Um novo estudo publicado em 4 de dezembro na revista Science Advances revela um novo vínculo até então desconhecido. Os resultados mostram que alterações no DNA relacionadas ao desenvolvimento facial são bastante diferentes entre humanos modernos e nossos parentes extintos mais próximos, os Neandertais e os Denisovanos — um outro ramo extinto da árvore genealógica humana.

Essas diferenças seriam esperadas em um cenário em que os humanos modernos fossem uma espécie autodomesticada, diz Richard Wrangham, professor de antropologia biológica da Universidade Harvard, que não estava envolvido no novo trabalho. Estudos anteriores tangenciaram o tópico de genes potencialmente ligados à domesticação em humanos, diz ele, mas o “avanço crítico” do novo artigo é que ele estabelece um importante candidato a ser o gene procurado e o vincula a um resultado esperado da domesticação: características faciais mais refinadas.

Para descobrir essa ligação, os pesquisadores usaram células de pessoas com uma condição genética bem caracterizada, chamada síndrome de Williams. As características faciais e o comportamento de pessoas com essa síndrome tendem fortemente ao extremo mais amigável do espectro humano. Os pesquisadores levantaram a hipótese de que as alterações no DNA responsável por essas características podem ajudar a explicar a genética da evolução facial humana. Os genes relacionados a síndrome de Williams estudados pela equipe são responsáveis por orientar a migração e a ação de células da crista neural, que têm diversas funções no desenvolvimento embrionário inicial — sendo uma das funções ajudar a construção dos ossos do rosto.  
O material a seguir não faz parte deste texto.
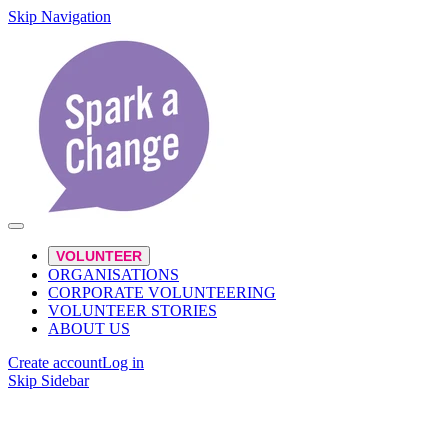
Skip Navigation
VOLUNTEER
ORGANISATIONS
CORPORATE VOLUNTEERING
VOLUNTEER STORIES
ABOUT US
Create account
Log in
Skip Sidebar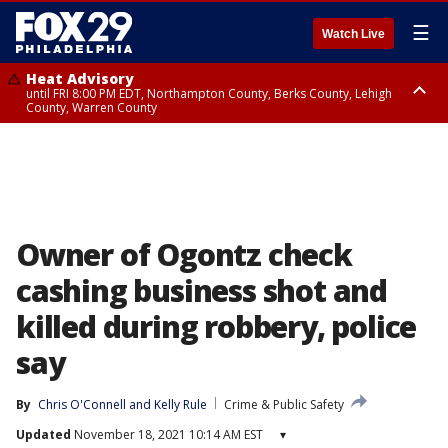
☰
Watch Live
Heat Advisory
until FRI 8:00 PM EDT, Northampton County, Berks County, Lehigh
County, Warren County
Heat Advisory
until SAT 8:00 PM EDT, Eastern Chester County, Western Chester County,
Eastern Montgomery County, Upper Bucks County, Philadelphia County,
Western Montgomery County, Delaware County, Lower Bucks County,
Somerset County, Southeastern Burlington County, Hunterdon County,
Camden County, Gloucester County, Northwestern Burlington County,
Mercer County, Ocean County, New Castle County
Owner of Ogontz check
cashing business shot and
killed during robbery, police
say
By
Chris O'Connell
 and 
Kelly Rule
Crime & Public Safety
Updated
November 18, 2021 10:14 AM EST
▾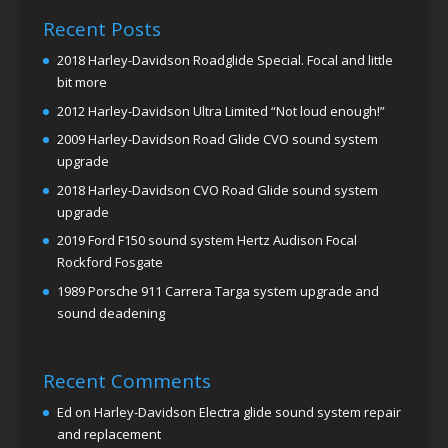
Recent Posts
2018 Harley-Davidson Roadglide Special. Focal and little
bit more
2012 Harley-Davidson Ultra Limited “Not loud enough!”
2009 Harley-Davidson Road Glide CVO sound system
upgrade
2018 Harley-Davidson CVO Road Glide sound system
upgrade
2019 Ford F150 sound system Hertz Audison Focal
Rockford Fosgate
1989 Porsche 911 Carrera Targa system upgrade and
sound deadening
Recent Comments
Ed
on
Harley-Davidson Electra glide sound system repair
and replacement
Para este estudo, Matteo Zanella, da Universidade de Milão, na Itália, e seus colegas estudaram um gene associado à síndrome de Williams, o BAZ1B, que regula a migração de células da crista neural. Usando células de pessoas com e sem a síndrome, os pesquisadores avaliaram o impacto de diferentes “doses” desse gene. Eles descobriram que o BAZ1B é um “grande controlador” das células da crista neural, com efeitos diferentes em doses baixas e altas.
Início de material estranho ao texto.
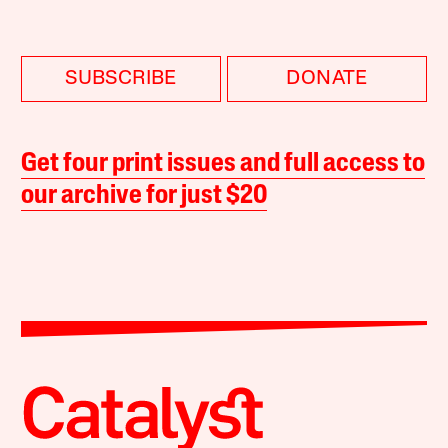
SUBSCRIBE
DONATE
Get four print issues and full access to
our archive for just $20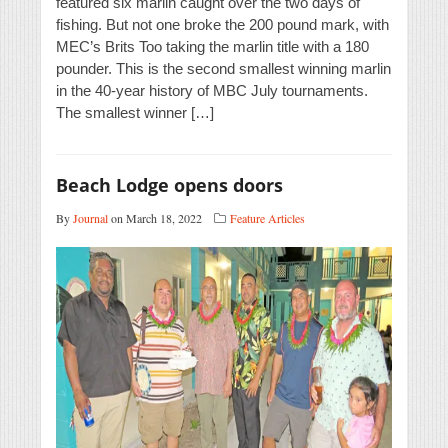
featured six marlin caught over the two days of
fishing. But not one broke the 200 pound mark, with
MEC’s Brits Too taking the marlin title with a 180
pounder. This is the second smallest winning marlin
in the 40-year history of MBC July tournaments.
The smallest winner […]
Beach Lodge opens doors
By
Journal
on March 18, 2022
Feature Articles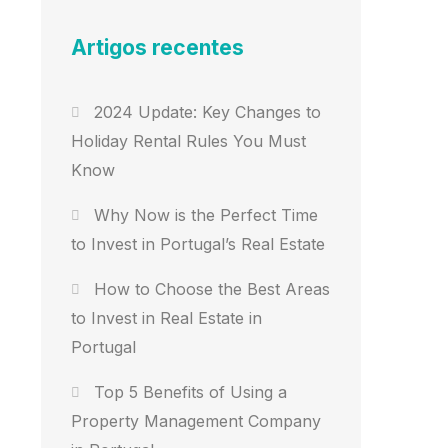
Artigos recentes
2024 Update: Key Changes to
Holiday Rental Rules You Must
Know
Why Now is the Perfect Time
to Invest in Portugal’s Real Estate
How to Choose the Best Areas
to Invest in Real Estate in
Portugal
Top 5 Benefits of Using a
Property Management Company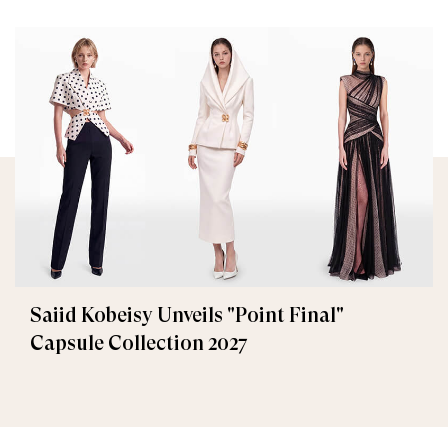
Saiid Kobeisy Unveils "Point Final"
Capsule Collection 2027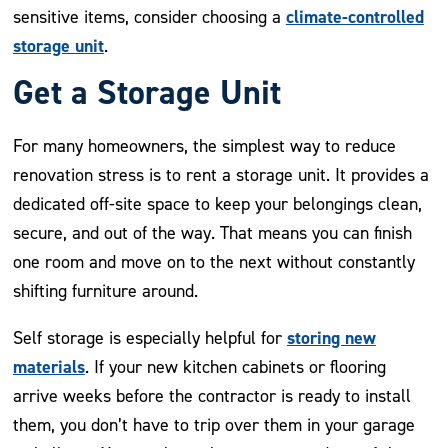
climate-controlled
sensitive items, consider choosing a
storage unit
.
Get a Storage Unit
For many homeowners, the simplest way to reduce
renovation stress is to rent a storage unit. It provides a
dedicated off-site space to keep your belongings clean,
secure, and out of the way. That means you can finish
one room and move on to the next without constantly
shifting furniture around.
storing new
Self storage is especially helpful for
materials
. If your new kitchen cabinets or flooring
arrive weeks before the contractor is ready to install
them, you don’t have to trip over them in your garage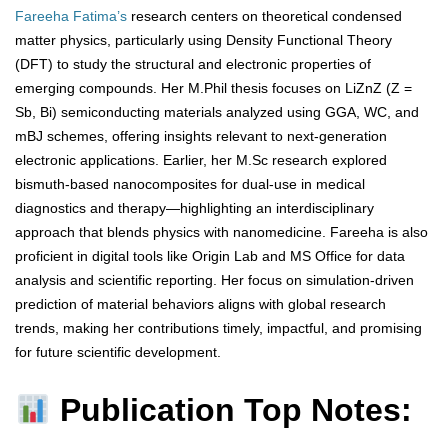
Fareeha Fatima’s
research centers on theoretical condensed
matter physics, particularly using Density Functional Theory
(DFT) to study the structural and electronic properties of
emerging compounds. Her M.Phil thesis focuses on LiZnZ (Z =
Sb, Bi) semiconducting materials analyzed using GGA, WC, and
mBJ schemes, offering insights relevant to next-generation
electronic applications. Earlier, her M.Sc research explored
bismuth-based nanocomposites for dual-use in medical
diagnostics and therapy—highlighting an interdisciplinary
approach that blends physics with nanomedicine. Fareeha is also
proficient in digital tools like Origin Lab and MS Office for data
analysis and scientific reporting. Her focus on simulation-driven
prediction of material behaviors aligns with global research
trends, making her contributions timely, impactful, and promising
for future scientific development.
Publication Top Notes:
Os pesquisadores compararam sequências de DNA que interagem com o BAZ1B em humanos modernos com as mesmas regiões do DNA de nossos parentes hominínios extintos. Eles encontraram diferenças, dizem os autores, sendo que nos humanos modernos há uma leve interrupção da atividade da crista neural, enquanto os neandertais e denisovanos experimentam a intensidade total dos seus efeitos, sem ônus por qualquer interrupção. O resultado desse leve descarrilamento em seres humanos modernos são as nossas características faciais reduzidas. Os pesquisadores sugerem que a versão mais delicada das características faciais prosperou amplamente entre os humanos à medida que caminhavam em direção a um estilo de vida mais social e menos agressivo.

Usar uma condição genética bem caracterizada como a síndrome de Williams é uma boa maneira de estudar os genes envolvidos em processos de desenvolvimento, como o desenvolvimento facial, diz Marcelo Sánchez-Villagra, professor de paleobiologia da Universidade de Zurique, que não estava envolvido em o trabalho. Essas ferramentas abrem caminho para entender o que aconteceu durante uma fase crítica da evolução humana, diz ele.

O autor sênior do estudo, Giuseppe Testa, professor de biologia molecular da Universidade de Milão, enfatiza as contribuições de pessoas com síndrome de Williams no trabalho. “É cientificamente emocionante, mas também muito agradável, pensar que essa diversidade genética por trás de síndromes é como um mosaico que, devidamente analisado, pode revelar muito sobre o nosso passado”, diz ele.

A equipe de Testa também identificou outros genes possivelmente ligadas a comportamentos sociais associados à auto-domesticação. Um deles, o FOXP2, está relacionado a nossa capacidade de falar. Wrangham diz que será importante pesquisador genes ligados a uma redução no tamanho do cérebro, onde as células da crista neural não desempenham nenhum papel — afinal, os neandertais tinham um cérebro maior que os humanos modernos.

Testa diz que estudos que comparem o DNA humano moderno com o antigo são uma enorme oportunidade. “Nós começamos a abrir um campo de pesquisa que se baseia nos ombros de muitos gigantes, e esperamos também atrair muitos gigantes”, diz ele.